Recently-leaked Department of Health and Human Services draft regulations would redefine contraception as abortion and, in so doing, extend protections to health care providers who would refuse women contraceptive access as well as abortion care. As a minister who believes social justice must include reproductive justice, I am alarmed that religion is being used as an excuse to deny women abortion services. In effect, women are being told that their conscience doesn't count -- or doesn't count as much as a physician's.
The Medical Right's campaign involves putting pressure on both the American College of Obstetricians and Gynecologists (ACOG) and the Bush Administration to give physicians more leeway in refusing to refer for abortion services. But physicians already have ample protection to opt out of providing services if they have moral or religious objections. Conscience protections -- also called conscience clauses and religious refusals -- have been in place since 1973, when the Church Amendment (named for Senator Frank Church) was enacted. Congress and the President strengthened that several years ago with the Weldon Amendment.
We live in a religiously pluralistic society, and as a nation we believe in protecting religious expression and freedom.
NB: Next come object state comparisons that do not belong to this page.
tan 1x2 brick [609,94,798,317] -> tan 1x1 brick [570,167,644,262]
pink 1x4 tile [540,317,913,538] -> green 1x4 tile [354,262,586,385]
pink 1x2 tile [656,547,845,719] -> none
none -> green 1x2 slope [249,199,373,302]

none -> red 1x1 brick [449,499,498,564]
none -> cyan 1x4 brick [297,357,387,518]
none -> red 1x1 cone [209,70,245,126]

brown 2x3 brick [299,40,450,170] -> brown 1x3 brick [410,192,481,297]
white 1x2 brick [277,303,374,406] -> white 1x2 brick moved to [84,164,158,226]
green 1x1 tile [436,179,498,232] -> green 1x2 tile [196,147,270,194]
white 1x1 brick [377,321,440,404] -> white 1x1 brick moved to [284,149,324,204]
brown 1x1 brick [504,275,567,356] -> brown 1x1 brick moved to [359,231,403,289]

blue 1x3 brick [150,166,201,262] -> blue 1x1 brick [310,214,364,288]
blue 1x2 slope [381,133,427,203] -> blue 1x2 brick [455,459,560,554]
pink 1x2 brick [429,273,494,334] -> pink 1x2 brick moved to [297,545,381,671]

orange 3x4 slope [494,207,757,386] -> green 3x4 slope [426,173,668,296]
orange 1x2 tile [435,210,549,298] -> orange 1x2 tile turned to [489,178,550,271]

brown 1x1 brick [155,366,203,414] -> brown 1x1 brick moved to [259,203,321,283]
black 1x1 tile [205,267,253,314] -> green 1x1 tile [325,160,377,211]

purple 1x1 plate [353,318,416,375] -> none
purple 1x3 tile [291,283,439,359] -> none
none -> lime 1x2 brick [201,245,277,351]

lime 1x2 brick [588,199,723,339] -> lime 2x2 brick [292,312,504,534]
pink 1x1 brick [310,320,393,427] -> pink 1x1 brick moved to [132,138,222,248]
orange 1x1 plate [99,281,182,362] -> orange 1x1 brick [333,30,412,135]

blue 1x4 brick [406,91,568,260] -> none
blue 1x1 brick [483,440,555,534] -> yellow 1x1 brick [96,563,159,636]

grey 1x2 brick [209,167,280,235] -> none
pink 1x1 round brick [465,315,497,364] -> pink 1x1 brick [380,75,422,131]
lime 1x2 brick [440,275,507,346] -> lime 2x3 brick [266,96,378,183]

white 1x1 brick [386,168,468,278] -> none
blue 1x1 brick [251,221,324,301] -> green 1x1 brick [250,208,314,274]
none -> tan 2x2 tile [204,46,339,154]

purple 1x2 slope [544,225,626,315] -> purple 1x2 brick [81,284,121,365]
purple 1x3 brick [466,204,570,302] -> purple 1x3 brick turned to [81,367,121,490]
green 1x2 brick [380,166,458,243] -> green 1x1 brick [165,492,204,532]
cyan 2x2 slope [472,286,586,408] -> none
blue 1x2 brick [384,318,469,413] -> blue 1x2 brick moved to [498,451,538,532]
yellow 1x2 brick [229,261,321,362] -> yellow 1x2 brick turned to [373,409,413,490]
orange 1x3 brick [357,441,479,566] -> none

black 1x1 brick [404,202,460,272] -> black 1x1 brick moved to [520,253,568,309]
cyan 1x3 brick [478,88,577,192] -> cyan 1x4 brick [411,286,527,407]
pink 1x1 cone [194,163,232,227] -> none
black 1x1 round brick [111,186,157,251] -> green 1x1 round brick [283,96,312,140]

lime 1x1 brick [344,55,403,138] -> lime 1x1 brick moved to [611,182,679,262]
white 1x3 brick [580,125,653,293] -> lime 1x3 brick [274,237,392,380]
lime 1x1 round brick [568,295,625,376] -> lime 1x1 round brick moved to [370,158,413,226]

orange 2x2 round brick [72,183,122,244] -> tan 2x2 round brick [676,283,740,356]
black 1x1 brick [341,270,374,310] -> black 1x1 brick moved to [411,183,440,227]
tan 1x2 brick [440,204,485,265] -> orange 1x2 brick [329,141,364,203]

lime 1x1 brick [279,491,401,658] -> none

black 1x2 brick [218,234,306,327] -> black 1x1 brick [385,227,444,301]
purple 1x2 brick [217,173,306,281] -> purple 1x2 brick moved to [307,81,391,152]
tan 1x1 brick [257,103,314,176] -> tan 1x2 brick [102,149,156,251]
With regard to abortion and contraception, I believe this means we must accommodate both the physician who objects to providing abortion services and the patient who wants and need this service. A physician's objection to abortion must never result in a woman being denied a service she wants, needs and is legally and morally entitled to.
The Medical Right is pressuring ACOG -- which represents 90% of the nation's ob/gyns -- to allow anti-abortion physicians to refuse to provide women with referrals to other doctors who will perform the procedure. The leaked HHS draft regulations reveal that the department is also under pressure to broaden its regulations on opting out of services. Taken together, these proposed restrictions would make it more difficult for women to obtain abortion services and contraception.
In this clash of a healthcare provider's conscience with a woman's conscience, women will lose. An ACOG ethics opinion states the conflict well:
Although respect for conscience is important, conscientious refusals should be limited if they constitute an imposition of religious or moral beliefs on patients, negatively affect a patient's health, are based on scientific misinformation, or create or reinforce racial or socioeconomic inequalities.
The Religious Coalition for Reproductive Choice supports this position as an appropriate reflection of American religious and social values. Health care professionals must provide information and care consistent with the highest standards of scientific evidence and responsive to the needs and wishes of individual patients -- without ideological or theological restrictions.
Women's health advocates, religious leaders, and people of faith need to stand together to protect a woman's right to services and allow her to follow her own conscience.